- BLOCCO DI TESTO:
★ ★ ★ ★ ★

"If I think about the future of cinema as art, I shiver" (Y. Ozu, 1959)

SPECIALE Ni un art, ni une technique (2)

Nice Fuck! (a proposito di Vertigo Rush)

Rinaldo Censi

François Truffaut ha appena fatto in tempo ad esprimere un pensiero a voce alta, ricordando la lentezza di Vertigo, che Alfred Hitchcock lo incastra subito, fulminandolo con lo sguardo. «Esatto, ma questo ritmo è perfettamente naturale, perché raccontiamo la storia dal punto di vista di un uomo emotivo. Le è piaciuto l’effetto di distorsione, quando Stewart guarda nella tromba delle scale del campanile; sa come è stato fatto?». La risposta di Truffaut non tarda ad arrivare: «una carrellata indietro, combinata con un effetto di zoom in avanti».

Era dai tempi di Rebecca che Hitch aveva in mente di realizzare questo particolare effetto visivo. «Già quando stavo girando Rebecca, nella scena in cui Joan Fontaine sveniva, volevo mostrare che provava una sensazione speciale, che tutto si allontanava prima della caduta». Ma all’epoca c’era un problema da risolvere: «Restando fisso il punto di vista la prospettiva deve allungarsi». Il tempo passa e il problema trova la sua soluzione una quindicina di anni dopo, in Vertigo, grazie a dolly e zoom usati simultaneamente. Un modellino della tromba delle scale appoggiato orizzontalmente per terra: carrellata-zoom sul piano.

Una cinquantina di anni dopo il film di Hitchcock, un giovane filmmaker austriaco, Johann Lurf, ha ripreso in mano questa soluzione tecnica, riducendola a soggetto di un suo film, Vertigo Rush. Una corsa vertiginosa. Mentre la macchina da presa si muove, arretra o avanza sulle rotaie del carrello, le lenti dello zoom si attivano modificando il nostro angolo di visione. L’effetto è spiazzante: l’inquadratura sembra quasi immobile, eppure assistiamo ad un’amplificazione, una distorsione della profondità di campo. La prospettiva insomma si allunga o si ritrae a seconda del movimento combinato, in avanti o indietro. Lungo i 19 minuti di film, Lurf forsenna temporalmente questo “effetto vertigo”, esplorandone tutte le potenzialità. Con un’acredine e un’attenzione “strutturalista”, gira il film in una sola ripresa, pianificando con un computer il tempo di esposizione dei fotogrammi: si passa da 1/25esimo di secondo a 30 secondi. Transitiamo dal giorno alla notte in 19 minuti. Il risultato è un’alterazione qualitativa dell’immagine. Un lavoro di accelerazione e compressione temporale inaudito, capace di captare tutta l’instabilità della luce fissata su pellicola 35mm.

★ ★ ★ ★ ★

- DATI FORNITI:
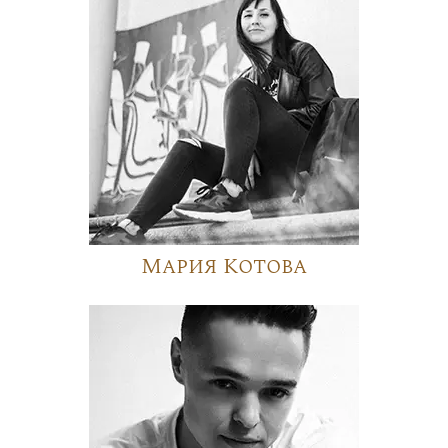
Мария Котова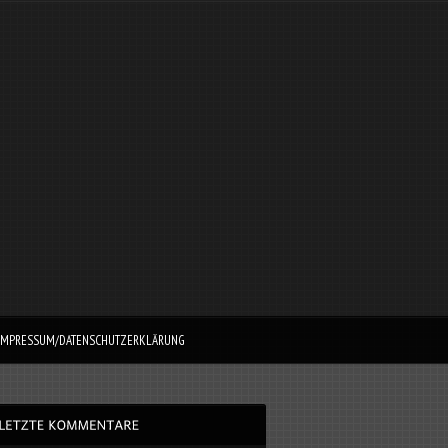
IMPRESSUM/DATENSCHUTZERKLÄRUNG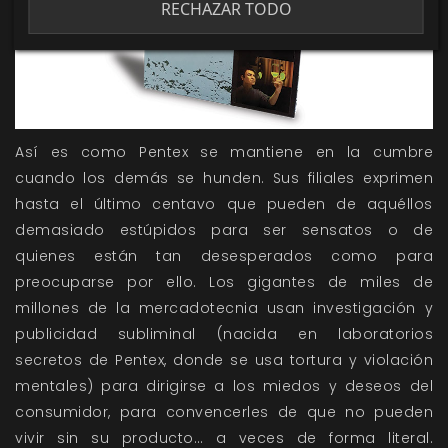
RECHAZAR TODO
Así es como Pentex se mantiene en la cumbre
cuando los demás se hunden. Sus filiales exprimen
hasta el último centavo que pueden de aquéllos
demasiado estúpidos para ser sensatos o de
quienes están tan desesperados como para
preocuparse por ello. Los gigantes de miles de
millones de la mercadotecnia usan investigación y
publicidad subliminal (nacida en laboratorios
secretos de Pentex, donde se usa tortura y violación
mentales) para dirigirse a los miedos y deseos del
consumidor, para convencerles de que no pueden
vivir sin su producto… a veces de forma literal.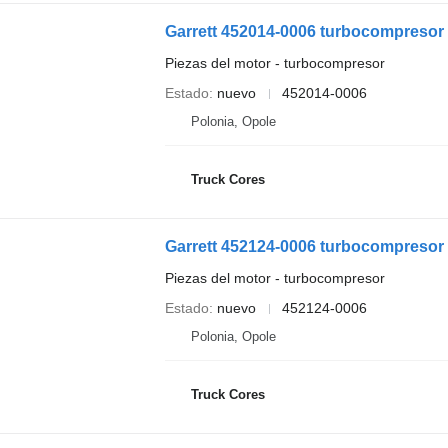
Garrett 452014-0006 turbocompresor 
Piezas del motor - turbocompresor
Estado
nuevo
452014-0006
Polonia, Opole
Truck Cores
Garrett 452124-0006 turbocompresor
Piezas del motor - turbocompresor
Estado
nuevo
452124-0006
Polonia, Opole
Truck Cores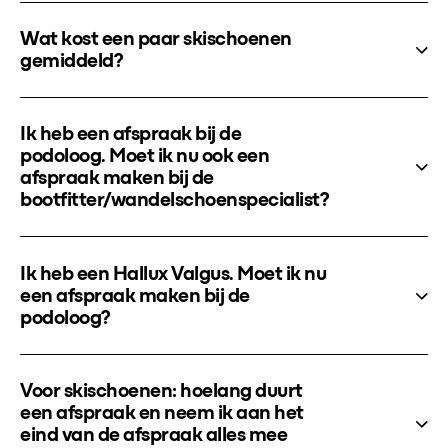
Wat kost een paar skischoenen
gemiddeld?
Ik heb een afspraak bij de
podoloog. Moet ik nu ook een
afspraak maken bij de
bootfitter/wandelschoenspecialist?
Ik heb een Hallux Valgus. Moet ik nu
een afspraak maken bij de
podoloog?
Voor skischoenen: hoelang duurt
een afspraak en neem ik aan het
eind van de afspraak alles mee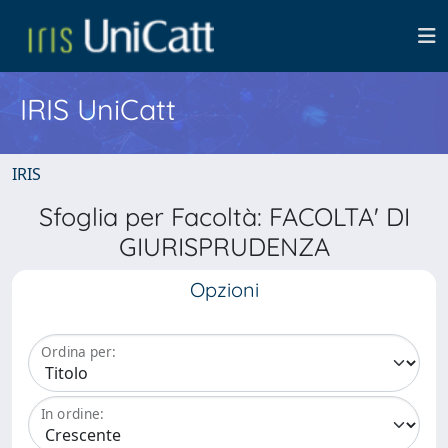
IRIS UniCatt
IRIS
Sfoglia per Facoltà: FACOLTA' DI
GIURISPRUDENZA
Opzioni
Ordina per:
In ordine: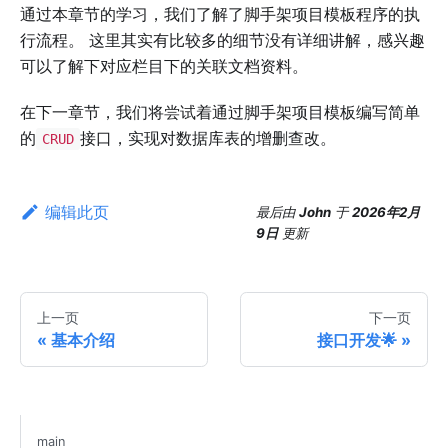
通过本章节的学习，我们了解了脚手架项目模板程序的执
行流程。 这里其实有比较多的细节没有详细讲解，感兴趣
可以了解下对应栏目下的关联文档资料。
在下一章节，我们将尝试着通过脚手架项目模板编写简单
的
接口，实现对数据库表的增删查改。
CRUD
编辑此页
最后
由
John
于
2026年2月
9日
更新
上一页
下一页
基本介绍
接口开发🌟
main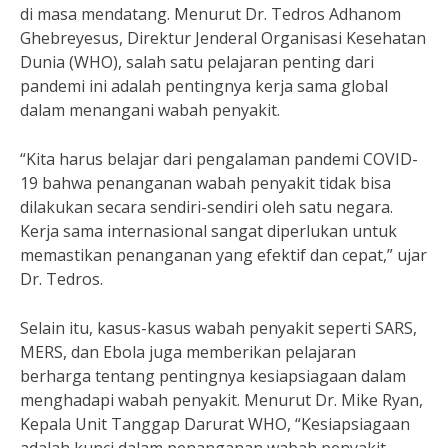
di masa mendatang. Menurut Dr. Tedros Adhanom
Ghebreyesus, Direktur Jenderal Organisasi Kesehatan
Dunia (WHO), salah satu pelajaran penting dari
pandemi ini adalah pentingnya kerja sama global
dalam menangani wabah penyakit.
“Kita harus belajar dari pengalaman pandemi COVID-
19 bahwa penanganan wabah penyakit tidak bisa
dilakukan secara sendiri-sendiri oleh satu negara.
Kerja sama internasional sangat diperlukan untuk
memastikan penanganan yang efektif dan cepat,” ujar
Dr. Tedros.
Selain itu, kasus-kasus wabah penyakit seperti SARS,
MERS, dan Ebola juga memberikan pelajaran
berharga tentang pentingnya kesiapsiagaan dalam
menghadapi wabah penyakit. Menurut Dr. Mike Ryan,
Kepala Unit Tanggap Darurat WHO, “Kesiapsiagaan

★ ★ ★ ★ ★

- COMPITO A: Nel testo su Vertigo Rush, come spiega Truffaut l'effetto di distorsione nella scena della tromba delle scale?
- COMPITO B: Prosegui il testo su Vertigo Rush di Johann Lurf partendo dalla sua ultima frase.

- RISPOSTA SCRITTA A: Come una carrellata indietro, combinata con un effetto di zoom in avanti.

- RISPOSTA SCRITTA B:
Girato in un paesaggio boschivo, Vertigo Rush somiglia a uno di quei gesti compiuti nel paesaggio dagli artisti di Land Art. Un’esperienza telescopica, in cui la variazione e la ripetizione di un gesto tecnico articolano la nostra percezione del paesaggio, permettendoci di testarne i limiti, lavorando su una serie successiva di sfasature temporali. Risultato: il sito, da luogo arcadico, luminoso, comincia a perdere definizione, si sfalda. La continua accelerazione dovuta al lavoro di time-lapse, trasforma lo spazio in un ambiente cromatico: la luce si altera, giunge a noi modulata dalle nuvole, fino a venire divorata, dando luogo a pattern monocromi verde, rosso, fino al nero: il bosco si trasfigura. È la notte che avanza. Lo spazio si deforma, gli alberi sembrano porsi lateralmente, creando un corridoio naturale per semplice capriccio ottico; col buio i tronchi si trasformano in pareti marroncine poste ai lati di uno spazio profondo, cieco. Finiamo in una vera e propria esplosione di luce bianca, in un crescendo di onde sonore, un riverbero elettronico che ricorda - è fin banale ricordarlo - Wavelength di Michael Snow.

Insomma, una macchina compie esercizi fisici all’aria aperta. E a pensarci bene, forse in Vertigo Rush, come nei romanzi di Raymond Roussel, in Alfred Jarry, come in <------> o La Region Centrale di Michael Snow, questa macchina è celibe. È una macchina impossibile, inutile, che non ha uno scopo preciso se non quello di captare vibrazioni atmosferiche, o magari di essere «vista, nello stesso tempo, nella prospettiva immediata come immagine sessuale, e nella prospettiva anteriore come figurazione del Tempo».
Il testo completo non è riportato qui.